India is the setting for Alison McQueen's novels, The Secret Children and Under the Jewelled Sky, and it's a country which is literally in her blood, as her mother is Indian. Perhaps as a result of this close connection, she has a feel for its depiction in fiction but uses that sensitivity so that her satisfying stories are seasoned with just the right amount of detail based on place and period, and her research - though clearly comprehensive - is incorporated with a light hand.
Under the Jewelled Sky is a bittersweet romantic novel which begins in the late 1940s as the country looks towards independence and inevitable social and cultural change. Its main character is Sophie Schofield, the young daughter of a doctor who is physician to a maharaja. The family lives in the vast and opulent palace where Sophie is isolated and lonely until by chance she meets Jag, the son of the maharaja's bearer, and a close but forbidden friendship develops.

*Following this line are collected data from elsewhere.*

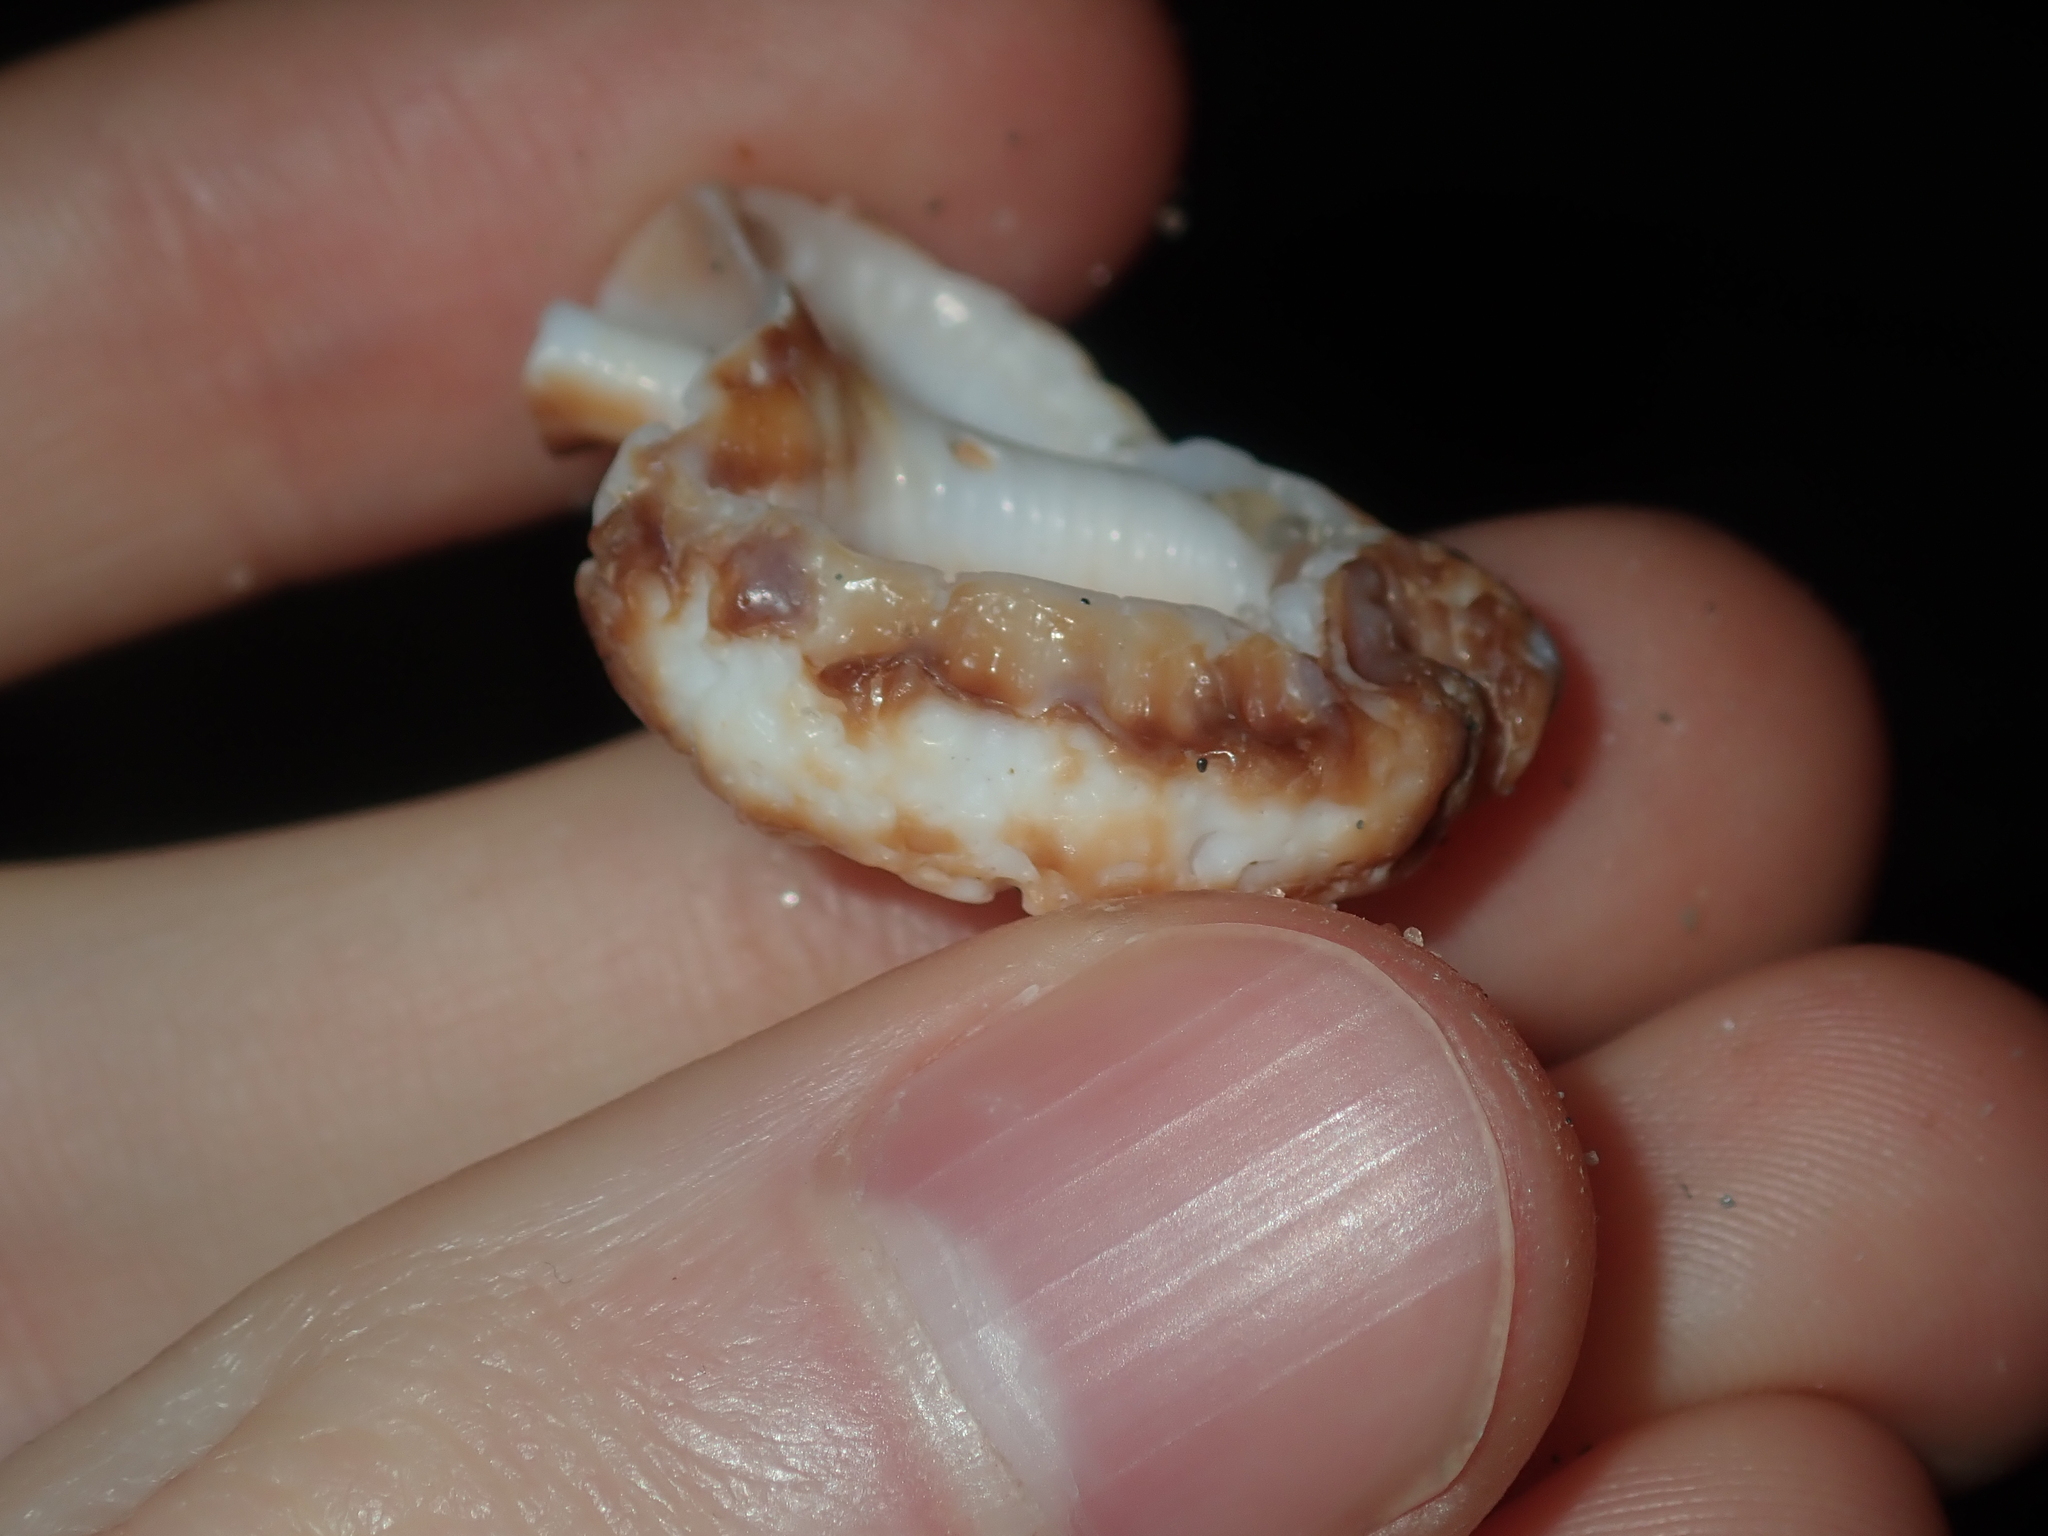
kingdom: Animalia
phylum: Mollusca
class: Gastropoda
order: Littorinimorpha
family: Bursidae
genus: Dulcerana
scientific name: Dulcerana granularis
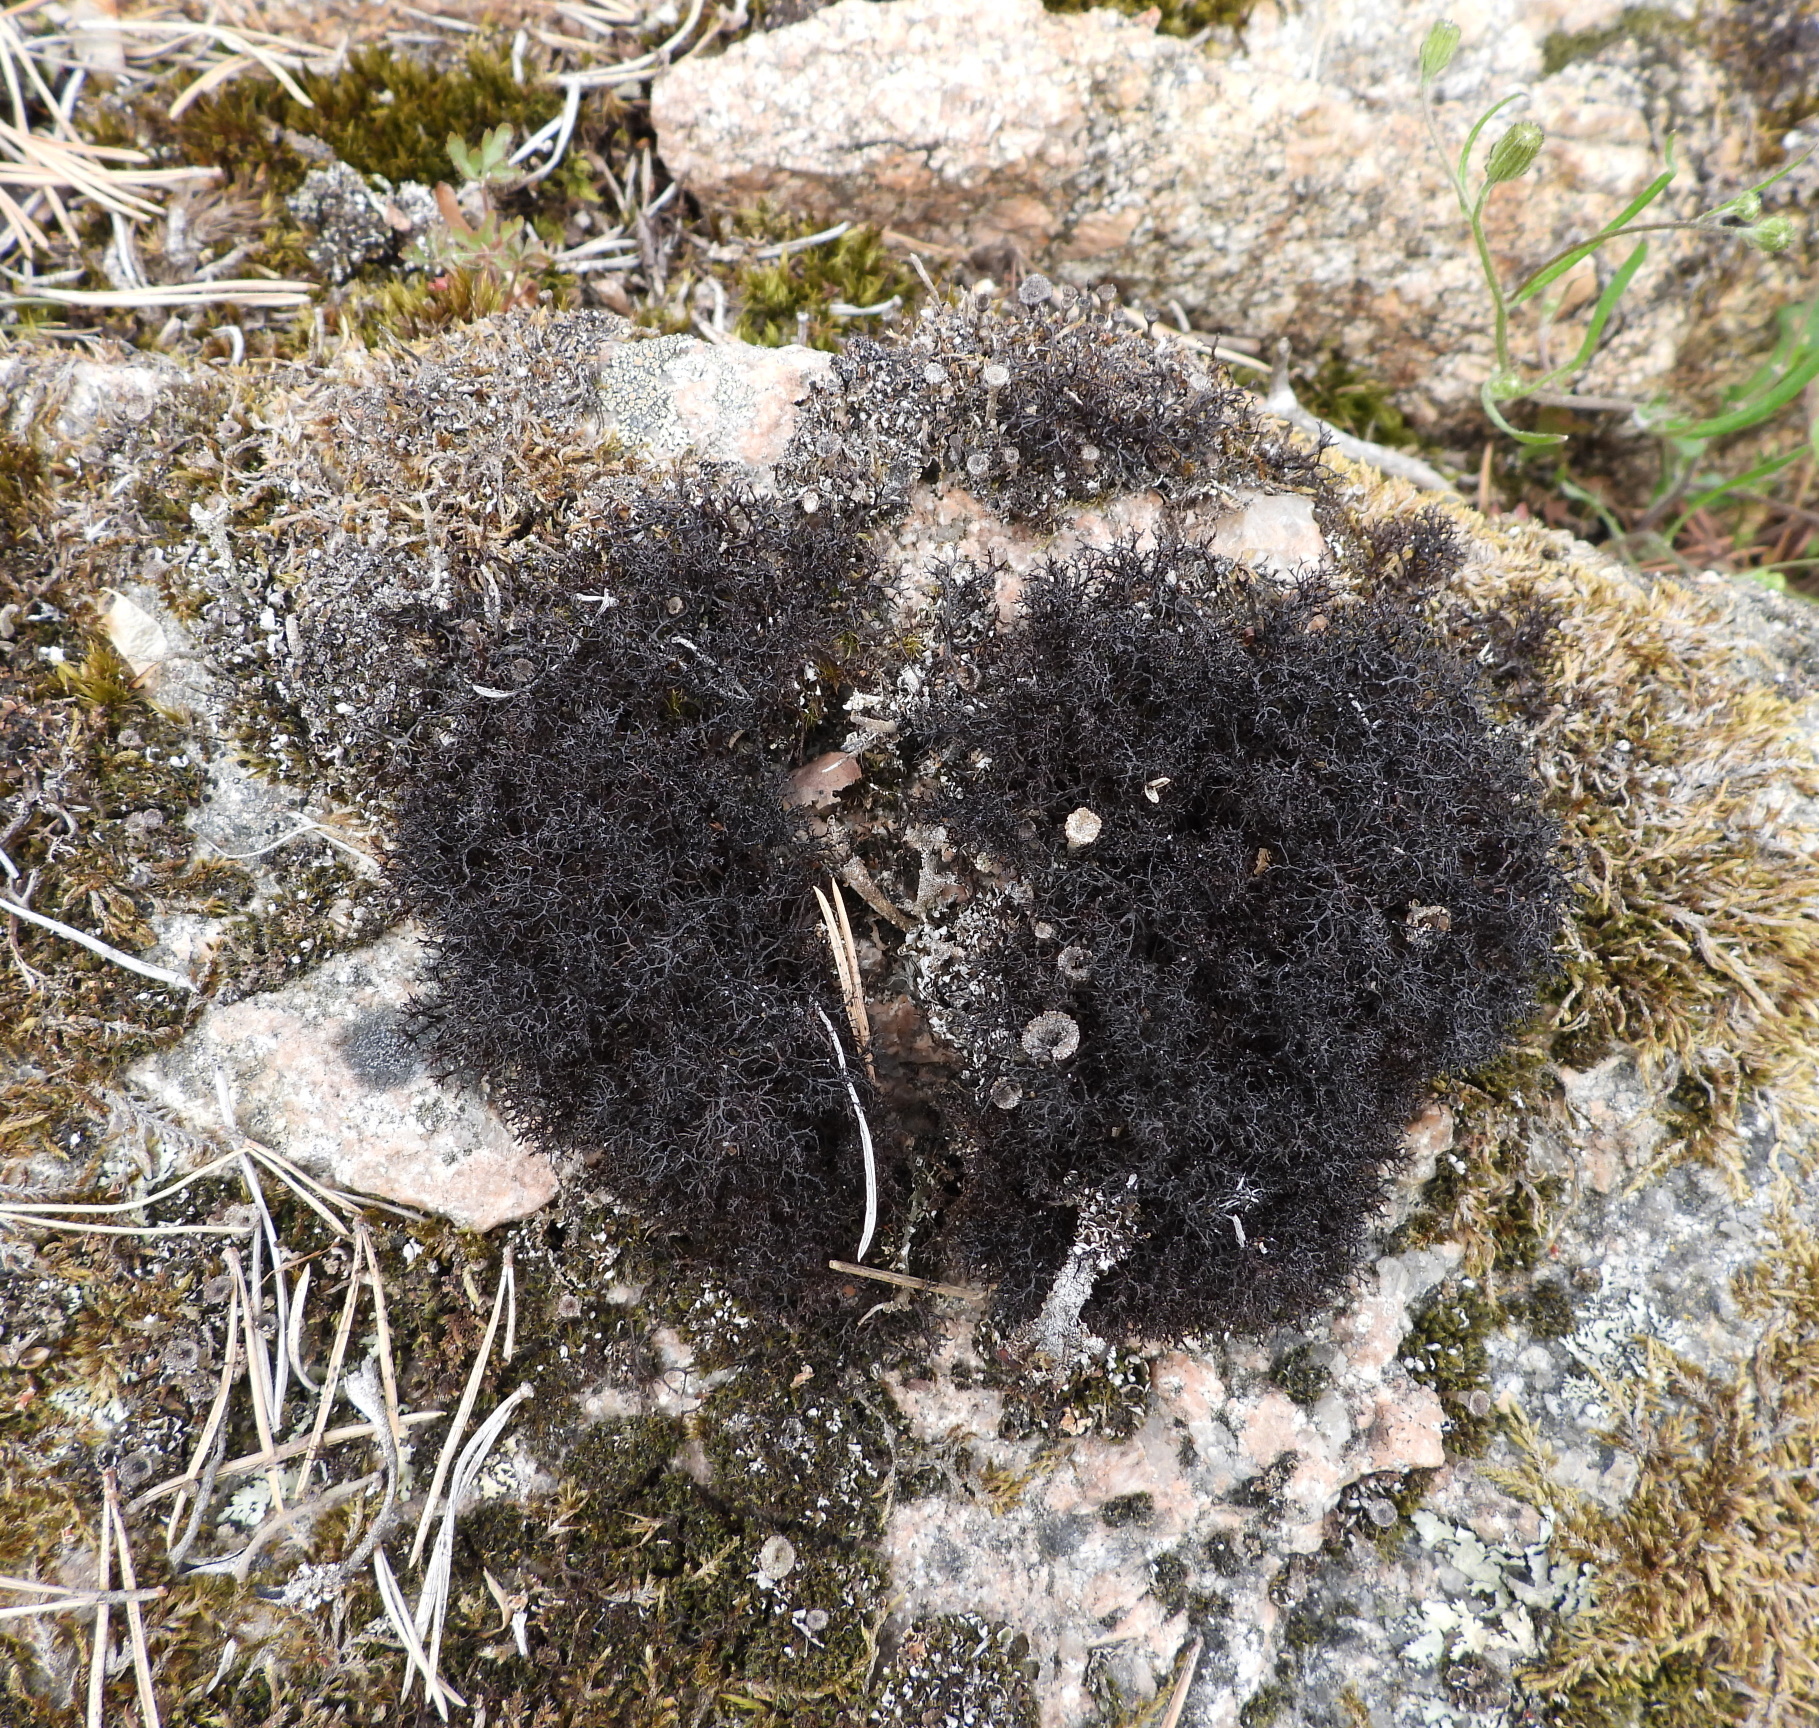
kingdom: Fungi
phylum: Ascomycota
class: Lecanoromycetes
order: Lecanorales
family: Parmeliaceae
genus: Cetraria
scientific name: Cetraria muricata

Ten years on, Sophie is married to Lucien, a diplomat, and the two take up a New Delhi posting, living in an ex-pat enclave with a full if shallow social life. But all is not well with the marriage, and it is a very different side of India which seems to have a hold over Sophie. Then events take a dramatic turn ...
The book gives us a glimpse of the old order, of autocracy, unimaginable riches, and a vanished way of life; it moves on to partition and to a time of mass movement of people, rioting, refugee camps, displacement and death; and then it shows us the glamour of a privileged group in the late '50s, and the gentle charm of life in the hill station Ootacamund. This background gives colour and pace to the central coming-of-age story which is one of love, loss, and loyalty, and which is a very engaging read.